JERSEY CITY, N.J. - Two colleges, the Jersey City government, and architectural woodwork elite Eastern Millwork are teaming up to offer local students a tuition-free state-of-the-art apprenticeship program - guaranteeing $70,000 salaries to each student after graduation.
 
The five high school students selected for the five-year program will begin working for Eastern Millwork in July. Students will work three days every week at Eastern and attend classes twice a week. One class will be held at Hudson Community College. The other will be held on site at Eastern Millwork, where students will be taught remotely by professors at Pittsburg State University in Kansas. Pittsburg State is known around the country for its woodworking prestige.
 
Each year, students' salaries will increase, with pay beginning at $24,500 and benefits. Upon receiving their bachelor's degrees, salaries will reach $70,000.
 
Eastern Millwork uses advanced software and extreme automation to streamline its workflow, reducing labor costs and improving installation speed and precision.
Eastern Millwork President told the Wall Street Journal that the program is the result of his company's inability to find skilled workers - especially workers capable of using automation and robots to build high-level custom millwork for clients like Goldman Sachs.
 
Pittsburg State also offers a "Woodworking Boot Camp" - a four-year professional woodworking program condensed into five days.
Campbell, Pittsburg State, and Hudson Community College worked closely to develop a curriculum. See the full story in the Wall Street Journal.
 
The inability to find both skilled and unskilled labor is a problem plaguing many manufacturing industries. In a Woodworking Network survey, 80 percent of professional woodworkers polled say the company they run or work for is having trouble finding workers.
 
Low unemployment rates, rural shop locations, and millennial low interest and work ethic are just a few of the causes, according to many wood product executives.
 
How are our readers coping?
 
Over 65 percent say they are raising starting pay. Some say they are adding sign-on bonuses and jacking up vacation, sick days, and benefits.
 
42 percent said they are lowering hiring standards.
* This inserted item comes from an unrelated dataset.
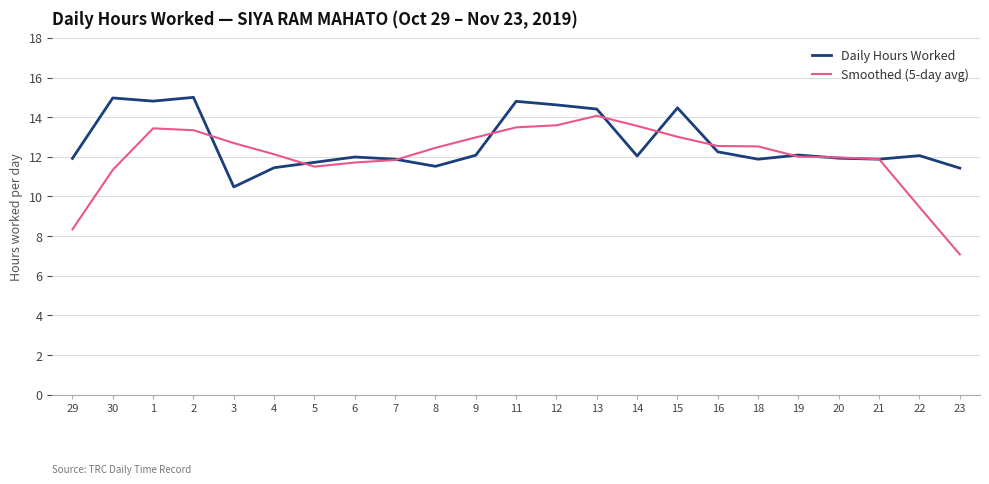

Which series changed the most between 30 and 22?

Daily Hours Worked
Ex-cons, former addicts, and at-risk individuals previously ruled out are now being considered.
 
Over 37 percent say they are working with high schools, technical schools, and colleges to develop talent. 32 percent are granting young employees more accommodating schedules and nearly 17 percent are offering financial incentives to employees who refer workers.
 
Many commented that they are using ads on Craigslist, Facebook, Indeed.com, ZipRecruiter, and other social media and job sites. Others are avoiding hiring altogether by giving current employees more responsibility or by turning down work. One commenter wrote he is "praying for immigration to increase."
 
We asked the 20 percent who said they are not having trouble finding workers how they're doing it.
 
"We have a strong vetting process when hiring and we work together as a team, which leads to very little turnover."
 
"I use current employees as resources for finding workers."
 
"Culture, pay, benefits are on par with opportunities at winning companies outside of our industry."
 
We also asked readers what they believe is causing the labor shortage.  Most said an overall lack of interest was the main reason. That was followed closely by schools not doing enough to expose students, as well as pressure for young people to go to college and get urban skills.